Roller Coaster Part 2

Continued from 4/18 post…

With alarm, Wendy noticed the two boys walking her direction. She could not be seen like this, almost out of control. Despite the downpour she began walking toward the parking lot. As soon as she passed the front gate, she broke into a jog, then a run. She began sprinting toward the “A9” mounted on a pole that designated her parking area. She didn’t see other people, or cars, as tears blurred her vision and mixed in with the rain, washing over her face.

She jammed the key into the lock, swung open the door to her red Corolla, and sat quickly, slamming the door. She swallowed and blinked, trying to regain control, but then crumpled. The sobs came out loudly now, and she pounded her steering wheel.

“Why daddy, why?” she screamed. She had called in sick at work that day, not able to face anyone. She tried to escape the inner turmoil by going to the park, but it had caught up with her.

The cancer was supposed to be gone. When he was diagnosed the first time, both her parents made light of it. “Daddy’s just sick. He has to have an operation to take out the stuff that’s making him sick, and he’ll be all better.” She was a child then, and didn’t know the gravity of the diagnosis. After all, he did get better. He had been in remission for eight years now.
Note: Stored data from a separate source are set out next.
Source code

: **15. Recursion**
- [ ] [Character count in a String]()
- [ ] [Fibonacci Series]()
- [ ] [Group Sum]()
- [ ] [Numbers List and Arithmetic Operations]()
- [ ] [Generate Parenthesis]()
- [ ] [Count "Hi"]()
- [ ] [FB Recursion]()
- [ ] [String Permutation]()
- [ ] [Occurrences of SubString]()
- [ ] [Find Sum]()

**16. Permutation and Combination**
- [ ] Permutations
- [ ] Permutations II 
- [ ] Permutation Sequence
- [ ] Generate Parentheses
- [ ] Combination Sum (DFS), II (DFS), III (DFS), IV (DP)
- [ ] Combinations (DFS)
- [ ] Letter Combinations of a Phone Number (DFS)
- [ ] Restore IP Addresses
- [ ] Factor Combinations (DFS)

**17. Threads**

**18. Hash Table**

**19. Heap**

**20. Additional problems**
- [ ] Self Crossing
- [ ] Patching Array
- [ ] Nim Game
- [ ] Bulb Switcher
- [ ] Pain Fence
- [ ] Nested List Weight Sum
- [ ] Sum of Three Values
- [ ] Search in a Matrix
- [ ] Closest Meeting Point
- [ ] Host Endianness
Then he started coughing. He would cough and cough, even through the night. Wendy remembered walking in on him after a coughing fit, rinsing blood down the sink. She had been alarmed. “Dad! You have to see a doctor! This could be serious!” When he acted unconcerned, she screamed at him for being selfish and slammed the bathroom door on him.

When her dad finally made it to the doctor, the doctor admitted him directly to the hospital with a severe case of pneumonia. Yesterday, her mother had come home from visiting at the hospital, looking worn and haggard. “What’s wrong?” Wendy had asked, as a knot began to form in her stomach.
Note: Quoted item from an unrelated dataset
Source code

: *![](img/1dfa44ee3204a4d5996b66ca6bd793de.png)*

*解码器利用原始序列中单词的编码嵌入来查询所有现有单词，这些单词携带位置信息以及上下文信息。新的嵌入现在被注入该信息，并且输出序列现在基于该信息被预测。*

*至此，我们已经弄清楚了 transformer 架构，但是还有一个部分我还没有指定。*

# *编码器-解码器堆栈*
Wendy’s mom had sat beside her on the couch. “It’s your dad, sweetheart. He… the doctor said the cancer’s back. It’s in his lungs.” Her mom broke down, then, and tried to go on, but couldn’t.

Wendy frowned. “So they’ll do surgery, right, Mom? Or maybe some chemo or radiation? He’ll be fine, right? Just like last time.”

Something in her mother’s face told her he wasn’t going to be fine. After a deep breath, her mother spoke again. “It’s spread. It’s… maybe four months. That’s all the doctor says he has left.”

Wendy hadn’t slept well last night. When she did, she had horrible dreams of wandering through a dark labyrinth, looking for a way out, her cries for help echoing back mockingly at her.